## The problem
For the entries below, the result should be an exact transcription of the lines from the one with "compartieron sus sensaciones en los 30 años" up to and including the one with "llevar la bandera", and only those.

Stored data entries
● ● ● ● ● ● ●

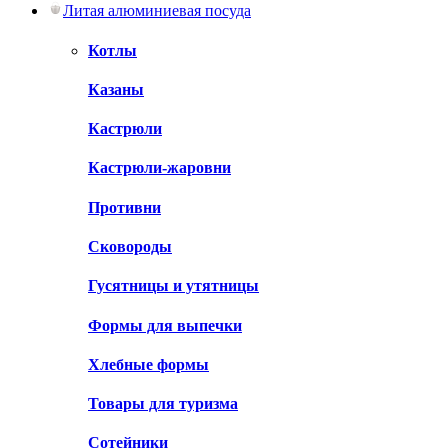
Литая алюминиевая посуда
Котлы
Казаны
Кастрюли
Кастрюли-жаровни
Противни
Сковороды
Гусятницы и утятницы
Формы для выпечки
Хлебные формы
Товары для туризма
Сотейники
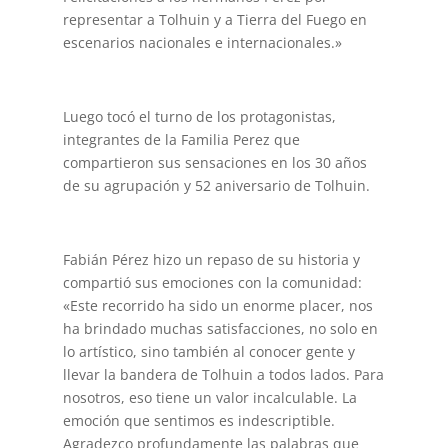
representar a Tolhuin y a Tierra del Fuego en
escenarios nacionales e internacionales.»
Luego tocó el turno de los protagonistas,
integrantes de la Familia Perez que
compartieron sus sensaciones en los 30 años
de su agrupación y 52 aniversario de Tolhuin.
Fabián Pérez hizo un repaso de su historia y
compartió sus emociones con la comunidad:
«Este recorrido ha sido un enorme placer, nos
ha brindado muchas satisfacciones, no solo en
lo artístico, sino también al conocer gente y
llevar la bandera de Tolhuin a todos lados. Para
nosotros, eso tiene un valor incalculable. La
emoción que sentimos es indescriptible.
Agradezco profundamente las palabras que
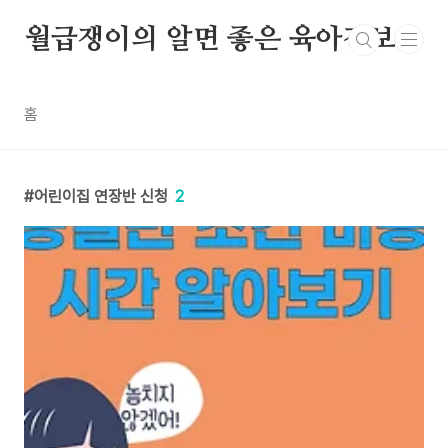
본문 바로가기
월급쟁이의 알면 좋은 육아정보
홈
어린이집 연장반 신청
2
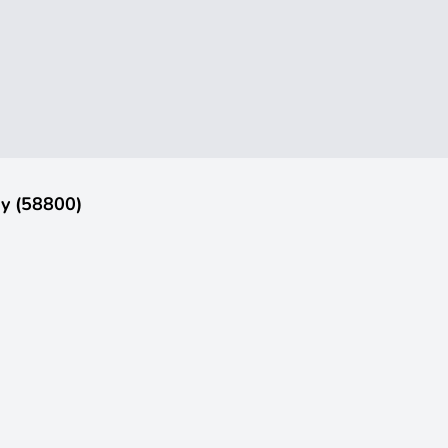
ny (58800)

● ● ● ● ● ● ●

## Reply to the task
compartieron sus sensaciones en los 30 años
de su agrupación y 52 aniversario de Tolhuin.
Fabián Pérez hizo un repaso de su historia y
compartió sus emociones con la comunidad:
«Este recorrido ha sido un enorme placer, nos
ha brindado muchas satisfacciones, no solo en
lo artístico, sino también al conocer gente y
llevar la bandera de Tolhuin a todos lados. Para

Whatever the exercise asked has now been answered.